DreamWorks Animation SKG Inc. reported fourth-quarter earnings Thursday that were cursed by a were-rabbit.
Profit at the Glendale-based studio fell 67% on disappointing box-office receipts for the Oscar-winning “Wallace and Gromit: The Curse of the Were-Rabbit.”
The earnings included a one-time tax benefit as well as a $25-million charge to write down the value of “Wallace and Gromit.” Despite winning an Academy Award for best animated feature, the stop-motion tale of a veg-ravaging rabbit monster failed to resonate with U.S. audiences.
And the studio does not expect any significant revenue in the first half of the year until the May release of its next feature, “Over the Hedge.”
“It’s pretty ugly all the way around,” said David W. Miller, managing director of Sanders Morris Harris. “I’m not really sure there is anything positive in this release that long-term investors can hang their hat on.”
Nonetheless, Thursday’s results beat Wall Street expectations, and DreamWorks shares rose 24 cents to $27.10 in after-hours trading after the earnings announcement. They gained 23 cents to $26.86 in regular trading. Investors are expecting big results from DreamWorks’ 2007 slate, which features “Shrek 3" and Jerry Seinfeld’s “Bee Movie.”
Net income for the fourth quarter dropped to $63.2 million, or 61 cents a share, from $192 million, or $1.99, a year earlier. Revenue fell 65% to $172.9 million. Last year’s earnings were boosted by home video sales of “Shrek 2" and box-office receipts from “Shark Tale.”
“Wallace and Gromit,” made by British studio Aardman Animations, grossed just $56 million domestically, and DreamWorks cannot recognize revenue from the film until its distribution costs are paid.
“It’s hard to have a film more critically acclaimed,” Chief Executive Jeffrey Katzenberg said, “but it did not perform in the domestic marketplace.”
Most of the quarter’s revenue -- $152.3 million -- came from home video sales of “Madagascar,” DreamWorks’ last computer-animated feature.
For the year, net income fell to $104.6 million from $333 million in 2004. Revenue declined 57% to $462.3 million.
The disappointment of “Wallace and Gromit” makes it unlikely that DreamWorks will make another stop-motion film with Aardman.

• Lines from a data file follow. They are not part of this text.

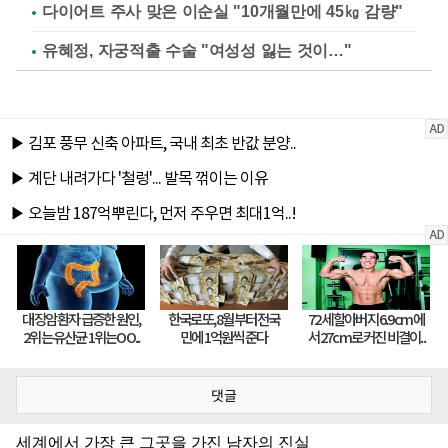
다이어트 주사 맞은 이순실 "10개월만에 45㎏ 감량"
유혜정, 자궁적출 수술 "여성성 잃는 것이…"
댓글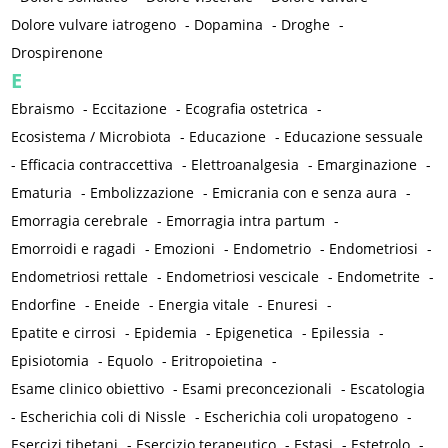
Dolore vulvare iatrogeno
-
Dopamina
-
Droghe
-
Drospirenone
E
Ebraismo
-
Eccitazione
-
Ecografia ostetrica
-
Ecosistema / Microbiota
-
Educazione
-
Educazione sessuale
-
Efficacia contraccettiva
-
Elettroanalgesia
-
Emarginazione
-
Ematuria
-
Embolizzazione
-
Emicrania con e senza aura
-
Emorragia cerebrale
-
Emorragia intra partum
-
Emorroidi e ragadi
-
Emozioni
-
Endometrio
-
Endometriosi
-
Endometriosi rettale
-
Endometriosi vescicale
-
Endometrite
-
Endorfine
-
Eneide
-
Energia vitale
-
Enuresi
-
Epatite e cirrosi
-
Epidemia
-
Epigenetica
-
Epilessia
-
Episiotomia
-
Equolo
-
Eritropoietina
-
Esame clinico obiettivo
-
Esami preconcezionali
-
Escatologia
-
Escherichia coli di Nissle
-
Escherichia coli uropatogeno
-
Esercizi tibetani
-
Esercizio terapeutico
-
Estasi
-
Estetrolo
-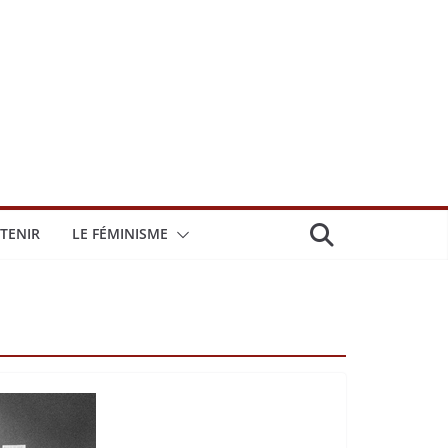
TENIR
LE FÉMINISME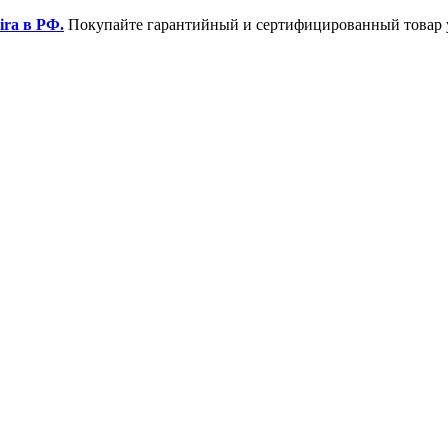
ira в РФ.
Покупайте гарантийный и сертифицированный товар 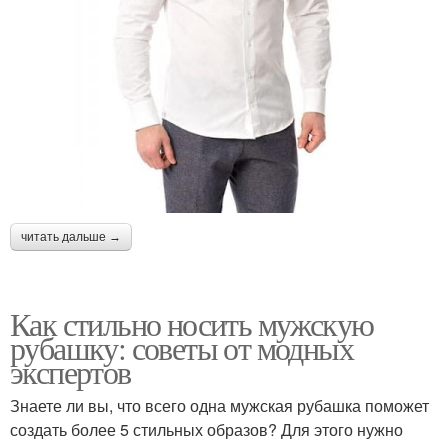
читать дальше →
Как стильно носить мужскую
рубашку: советы от модных
экспертов
Знаете ли вы, что всего одна мужская рубашка поможет
создать более 5 стильных образов? Для этого нужно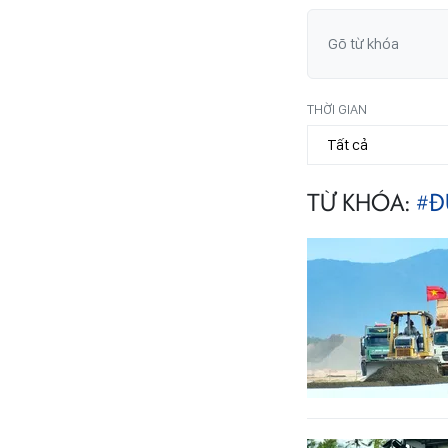
THỜI GIAN
TỪ KHÓA:
#Đ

However, it is releasing Aardman’s computer-animated “Flushed Away” this fall.
Katzenberg defended the studio’s long-term record with computer-animated films, saying that “Shark Tale” and “Madagascar” were solid hits at the box office and ranked among the top-selling DVDs last year.
A studio spokesman said DreamWorks was cooperating with an inquiry by the Securities and Exchange Commission into stock trading around the time the company surprised Wall Street last May with earnings that fell short of expectations. In addition, DreamWorks is still smarting from its miscalculation of demand for “Shrek 2" DVDs. The company was left with millions of unsold discs and less revenue than expected.